TJ manda soltar homem preso por crime em festa após prescrição de quase quase dois anos

TJ manda soltar homem preso por crime em festa após prescrição de quase quase dois anos
Crime prescreveu em setembro de 2024, quase um ano antes do recebimento da denúncia - Reprodução/odoc

O trabalho da Defensoria Pública do Estado de Mato Grosso (DPEMT) garantiu a liberdade de J.C.S.C., 30 anos, preso ilegalmente por cerca de 30 dias, em 10 de julho deste ano, por um crime cujo prazo para a punição terminou em 20 de setembro de 2024, ou seja, o prazo para a punição prescreveu há quase dois anos. J. estava detido na penitenciária da Mata Grande, em Rondonópolis, 220 km de Cuiabá e o alvará de soltura da Justiça foi expedido no início da semana.

O defensor público que atua no Núcleo Unificado de Dom Aquino e Poxoréu, Marcelo De Nardi, conseguiu a liberdade de J. por meio de decisão liminar num habeas corpus protocolado no Tribunal de Justiça de Mato Grosso (TJMT) no plantão de sábado (8).

O caso foi analisado pela desembargadora Gabriela Knaul Albuquerque, também no plantão judiciário, com reconhecimento dos argumentos da defesa. Com base nisso, ela classificou a prisão como “constrangimento ilegal manifesto” e determinou a soltura.

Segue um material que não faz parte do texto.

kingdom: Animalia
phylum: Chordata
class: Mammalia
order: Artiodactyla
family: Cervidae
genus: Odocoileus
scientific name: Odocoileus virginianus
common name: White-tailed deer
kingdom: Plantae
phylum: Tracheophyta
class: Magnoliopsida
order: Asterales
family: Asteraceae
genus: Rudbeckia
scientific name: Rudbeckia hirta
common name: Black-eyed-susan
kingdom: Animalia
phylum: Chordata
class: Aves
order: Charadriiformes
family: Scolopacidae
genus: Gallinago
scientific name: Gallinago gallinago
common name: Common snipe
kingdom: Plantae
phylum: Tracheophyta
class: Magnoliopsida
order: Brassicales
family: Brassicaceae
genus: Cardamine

O Caso – O processo teve início a partir de uma tentativa de homicídio ocorrida na madrugada de 20 de setembro de 2014, durante uma festa na zona rural de Poxoréu, 260 km de Cuiabá. Segundo a investigação, o organizador do evento, identificado pelas iniciais G.B.G., teria sido atingido por um disparo de arma de fogo, após a chegada de dois homens que estavam em um Fiat Palio prata.

Momentos antes do crime, duas pessoas que participavam da festa, B.L.T.L. e A.C.F.L.J., relataram durante a investigação que foram abordadas pelos ocupantes de um veículo com as mesmas características e tiveram uma bolsa roubada. Eles teriam retornado à festa e contado o ocorrido a G.B.G., momento que o Palio teria reaparecido e G.B.G., ao tentar recuperar a bolsa, foi atingido.

Cerca de 15 dias do crime, G.B.G. apontou J.C.S.C. como autor do tiro e indicou G.O.M. como o outro ocupante do veículo. A identificação de J.C.S.C. foi feita por meio de reconhecimento fotográfico.

A Defensoria, porém, encontrou divergências importantes nos relatos utilizados para sustentar a acusação. Uma das testemunhas, B.L.T.L., descreveu o autor do disparo como uma pessoa baixa, branca, de cabelos lisos e com “luzes”. Já G.B.G. afirmou que o homem era alto, branco, jovem e de cabelos curtos.

“Duas testemunhas presenciais não reconheceram o acusado e relataram características físicas diferentes das dele. E a única testemunha que o teria reconhecido, a vítima dos disparos, o fez por meio de fotografias, sem seguir as regras previstas no artigo 226 do Código de Processo Penal. Segundo o entendimento vinculante do Superior Tribunal de Justiça (STJ), firmado no Tema 1.258, o descumprimento dessas formalidades invalida a prova e a torna nula”, explicou De Nardi.

O processo indica que a investigação ficou praticamente parada por mais de cinco anos. Quando as duas testemunhas foram novamente chamadas, em fevereiro de 2021, para fazer o reconhecimento dos investigados, nenhuma delas reconheceu J.C.S.C. ou G.O.M como autores dos disparos.

“Não há indício de autoria juridicamente suficiente para sustentar o processo criminal contra o acusado, muito menos a excepcional medida de prisão, por isso, protocolamos um habeas corpus em 8 de agosto de 2026 pedindo a liberdade, informando sobre a prescrição do prazo para o Estado punir o acusado pelo crime e pedindo, no mérito, o encerramento do processo”, disse o defensor.

Outro problema identificado pela Defensoria está no andamento da investigação. Em 30 de julho de 2025, quase 11 anos depois do crime, a Polícia Civil encaminhou o inquérito ao Ministério Público solicitando mais prazo para continuar as apurações. E no documento, o campo destinado aos indiciados aparecia como “a apurar”.

E um mês depois, em 2 de setembro de 2025, o Ministério Público denunciou exclusivamente J.C.S.C pelo crime. Para a Defensoria, a acusação desconsiderou os elementos que colocavam em dúvida a identificação de J.C.S.C., entre eles os reconhecimentos negativos das duas testemunhas e não identificou o outro ocupante do veículo.

O defensor reforça ainda que a denúncia foi apresentada pelo Ministério Público apenas em 2 de setembro de 2025 e recebida pela Justiça em 5 de setembro de 2025, quase um ano depois da prescrição para a punição do crime.